In August 2010 the District Court ruled that the act did not cover the complaint and Cedeño took the case to the US Court of Appeals, which upheld the ruling on 25 January this year, confirming that the business enterprise in question was Venezuelan and that the facts were insufficient to support extraterritorial application of the RICO statute.
Diaz Reus & Targ, LLP partner Gary Davidson, counsel to one of the defendants, says, “This case had enormous importance because it was one of the first to address the possible extension to RICO [based on a] very recent US Supreme Court precedent admonishing the lower courts about extending the reach of US laws extraterritorially in the absence of a clear mandate from Congress to do so.”
Davidson refers to Morrison v. National Australia Bank, in which the US Supreme Court held that fraud provisions of US securities law do not affect transactions made by non-US investors in securities of non-US companies listed on non-US exchanges, even if the investors claim that their losses arose from conduct in the US. “That opinion represented a significant step towards reinforcing the way the court rules extraterritorially,” says Davidson.
Marcus & Auerbach LLC partner Jerome Marcus, counsel to Cedeño, says his client’s argument focused on the fact that, despite the money laundering operation being based in Venezuela, an essential part of it took place in the US.
According to Marcus, Cedaño became embroiled in illegitimate trade when, working in a Venezuelan bank, he was asked to facilitate a transaction for some prospective clients that said they ran a business importing computers from Florida to Venezuela. It emerged that the company was a front for a money laundering operation, and Cedaño was jailed in Venezuela for three years.

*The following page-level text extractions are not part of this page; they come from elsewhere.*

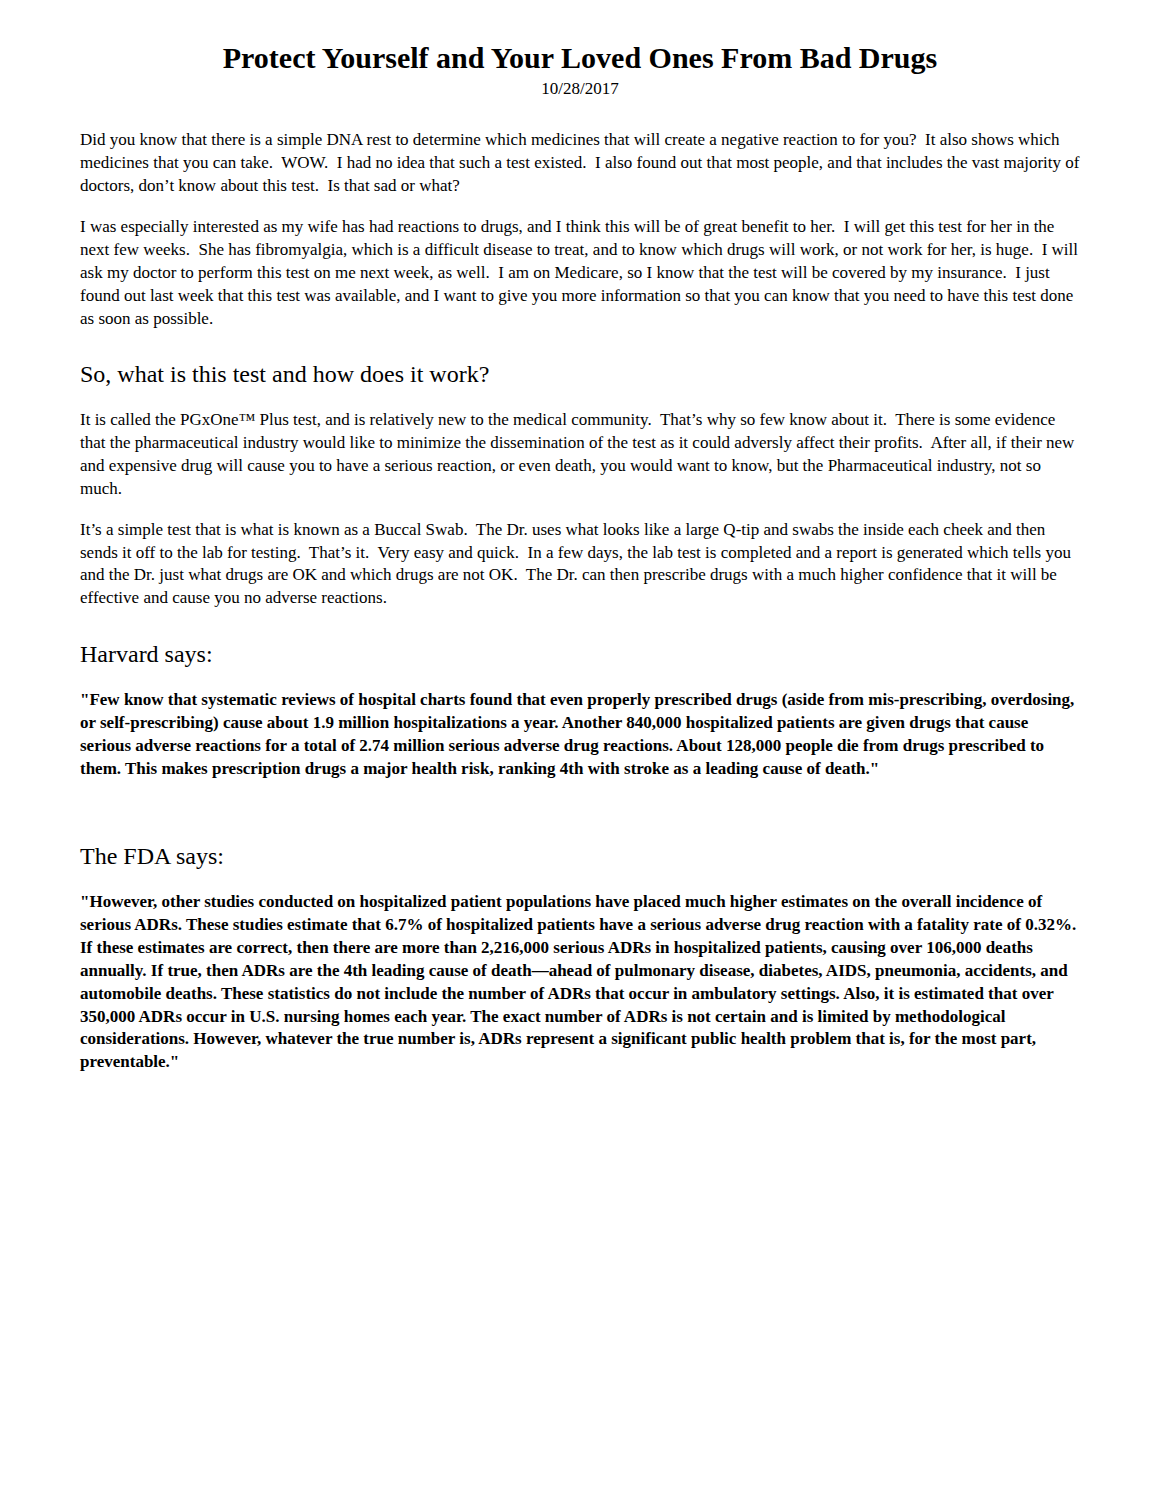Protect Yourself and Your Loved Ones From Bad Drugs
10/28/2017
Did you know that there is a simple DNA rest to determine which medicines that will create a negative reaction to for you? It also shows which medicines that you can take. WOW. I had no idea that such a test existed. I also found out that most people, and that includes the vast majority of doctors, don’t know about this test. Is that sad or what?
I was especially interested as my wife has had reactions to drugs, and I think this will be of great benefit to her. I will get this test for her in the next few weeks. She has fibromyalgia, which is a difficult disease to treat, and to know which drugs will work, or not work for her, is huge. I will ask my doctor to perform this test on me next week, as well. I am on Medicare, so I know that the test will be covered by my insurance. I just found out last week that this test was available, and I want to give you more information so that you can know that you need to have this test done as soon as possible.
So, what is this test and how does it work?
It is called the PGxOne™ Plus test, and is relatively new to the medical community. That’s why so few know about it. There is some evidence that the pharmaceutical industry would like to minimize the dissemination of the test as it could adversly affect their profits. After all, if their new and expensive drug will cause you to have a serious reaction, or even death, you would want to know, but the Pharmaceutical industry, not so much.
It’s a simple test that is what is known as a Buccal Swab. The Dr. uses what looks like a large Q-tip and swabs the inside each cheek and then sends it off to the lab for testing. That’s it. Very easy and quick. In a few days, the lab test is completed and a report is generated which tells you and the Dr. just what drugs are OK and which drugs are not OK. The Dr. can then prescribe drugs with a much higher confidence that it will be effective and cause you no adverse reactions.
Harvard says:
"Few know that systematic reviews of hospital charts found that even properly prescribed drugs (aside from mis-prescribing, overdosing, or self-prescribing) cause about 1.9 million hospitalizations a year. Another 840,000 hospitalized patients are given drugs that cause serious adverse reactions for a total of 2.74 million serious adverse drug reactions. About 128,000 people die from drugs prescribed to them. This makes prescription drugs a major health risk, ranking 4th with stroke as a leading cause of death."
The FDA says:
"However, other studies conducted on hospitalized patient populations have placed much higher estimates on the overall incidence of serious ADRs. These studies estimate that 6.7% of hospitalized patients have a serious adverse drug reaction with a fatality rate of 0.32%. If these estimates are correct, then there are more than 2,216,000 serious ADRs in hospitalized patients, causing over 106,000 deaths annually. If true, then ADRs are the 4th leading cause of death—ahead of pulmonary disease, diabetes, AIDS, pneumonia, accidents, and automobile deaths. These statistics do not include the number of ADRs that occur in ambulatory settings. Also, it is estimated that over 350,000 ADRs occur in U.S. nursing homes each year. The exact number of ADRs is not certain and is limited by methodological considerations. However, whatever the true number is, ADRs represent a significant public health problem that is, for the most part, preventable."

The court documents read that that the civil action, brought under RICO, seeks “damages arising out of a wide-ranging money laundering scheme that utilized New York-based US banks to hold, move and conceal the fruits of fraud, extortion, and private abuse of public authority” by Venezuelan government officials and their confederates. The documents say that the complaint alleges that these individuals and entities arranged to have Cedeño unjustifiably imprisoned for almost three years in Venezuela, as well as damaging his business, co-plaintiff Cedel International Investment.
Marcus argues that the court’s opinion on RICO’s extraterritorial reach could prove to be a political stumbling block in the future. He notes that the RICO act is frequently used by the US government to prosecute dictators in other parts of the world engaging in money laundering. As the majority of the world’s money laundering involves the exchange of US dollars, part of the transaction will usually take place in the US, which should give US courts jurisdiction over the crime. “Were the US courts to hold that RICO doesn’t reach this kind of activity, that would be a problem for the government,” he says.